Ă€ pied Ă  travers la Mongolie (I)

Marc Alaux et Laurent Barroo ont traversé en 2001 la Mongolie d’est en ouest.


5. Les nomades ont bien changé


Le papier sur lequel j’avais reporté à la va-vite un texte de Li Po (701-762 ap. J.-C.) craque et se déchire lorsque je le déplie. Mes doigts tremblent de fatigue mais ces mots n’ont rien perdu de leur force et transforment le poète de l’ère Tang en chamane complice de mon évasion. Je replonge dans le passé nomade. Ainsi parlait Li Po dans son chant du cavalier hun de Yeou-Tcheou :
« L’étranger de Yeou-Tcheou monte un cheval hun
Ses yeux verts luisent sous son bonnet en peau de tigre
Il se rit des flèches ennemies, car sur dix mille hommes
Aucun ne peut se mesurer à lui. »
Dans Les Cavaliers, Joseph Kessel continuait d’alimenter nos rêves en décrivant « les caravanes kirghizes, les marchés tartares, les danses guerrières, les jardins et les palais des princes, les oasis les plus douces, les plus riches au cœur de l’Asie ». Voilà de quelles références notre imaginaire se nourrit, voilà la belle et longue histoire des nomades, celle qu’aiment entendre les passionnés de la Mongolie, celle qui nous fait oublier les efforts de notre marche quotidienne. Il en est pourtant une autre qui relativise la joie de vivre des éleveurs et l’hospitalité dont ils nous font bénéficier.
A-t-il jamais existé un Chinois, paysan ou soldat, empereur ou artiste, homme ou femme, qui n’ait pas redouté les guerriers nomades ? S’entretenir de ces diables, c’était comme entendre revenir leur galop.
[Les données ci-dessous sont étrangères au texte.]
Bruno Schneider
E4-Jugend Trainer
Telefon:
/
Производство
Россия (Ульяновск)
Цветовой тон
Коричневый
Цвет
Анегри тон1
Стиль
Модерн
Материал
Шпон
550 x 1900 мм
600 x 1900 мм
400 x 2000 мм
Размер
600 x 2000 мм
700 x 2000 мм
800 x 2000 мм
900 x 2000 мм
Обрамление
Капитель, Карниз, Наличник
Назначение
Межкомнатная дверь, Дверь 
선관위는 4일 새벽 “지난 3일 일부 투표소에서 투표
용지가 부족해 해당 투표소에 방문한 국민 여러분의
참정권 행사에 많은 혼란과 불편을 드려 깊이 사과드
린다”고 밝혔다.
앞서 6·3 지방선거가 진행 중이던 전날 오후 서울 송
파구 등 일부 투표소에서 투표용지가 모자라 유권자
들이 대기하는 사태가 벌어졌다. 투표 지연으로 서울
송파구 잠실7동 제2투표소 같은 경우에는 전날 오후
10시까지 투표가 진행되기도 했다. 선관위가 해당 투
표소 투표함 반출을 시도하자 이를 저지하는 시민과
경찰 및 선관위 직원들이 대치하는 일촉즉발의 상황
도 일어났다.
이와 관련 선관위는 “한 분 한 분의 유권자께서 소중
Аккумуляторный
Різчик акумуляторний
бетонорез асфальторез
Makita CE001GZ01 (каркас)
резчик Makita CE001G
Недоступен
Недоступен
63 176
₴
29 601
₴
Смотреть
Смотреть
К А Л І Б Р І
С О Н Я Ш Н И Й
Du fond des steppes septentrionales, leurs regards perçaient tous les boucliers et leur venue était toujours vécue comme la fin des temps, du sien propre en tout cas. Malgré le mur élevé entre eux et les sédentaires par des siècles de méfiance et d’appréhension réciproque, les nomades n’ont jamais vécu en vase clos et ont souvent su se tailler un nom et une place jusque dans l’histoire des plus grands empires. On connaît les contacts établis très tôt avec la Chine, mais qu’en fut-il plus à l’ouest ? Au dire d’Hérodote, les Scythes étaient connus des Grecs du Ve siècle avant J.-C pour s’être opposés avec vigueur aux Perses et, au IIe siècle avant J.-C., pour piller les cités côtières de la mer Noire. Les Romains, à leur tour, eurent à se protéger des « cavaliers du vent ». Ainsi les qualités d’archers des Parthes arsacides sont rapportées par un grand nombre d’auteurs tels Lucain, Ovide, Horace et Virgile. Des unités de l’armée romaine prirent même le nom de certaines régions habitées par ces peuples, que ce soit la Ire Légion parthique, la IVe Légion scythique ou bien les cataphractaires sarmates employés dans la cavalerie.
Durant l’Antiquité tardive, les cavaliers nomades reviennent sur le devant de la scène. L’Empire romain d’Occident, en pleine décomposition interne, se fragmente sous les coups des peuples nomades talonnés par les Huns, originaires du plateau de Mongolie. Dans l’imaginaire d’alors – il suffit de lire l’historien latin Ammien Marcellin pour s’en convaincre –, les nomades étaient des suppôts du diable, avides de pillages et de carnages. Hier, toutefois, une main chaleureuse me tendait un bol de thé bouillant et du mouton bouilli ; la veille, un lama m’offrait de l’argent et bénissait notre voyage. Décidément, nous sommes fort loin de l’histoire des nomades qu’aiment entendre les passionnés de la Mongolie, celle qui nous fait oublier les efforts de notre marche quotidienne et met en perspective la joie de vivre et l’hospitalité des éleveurs.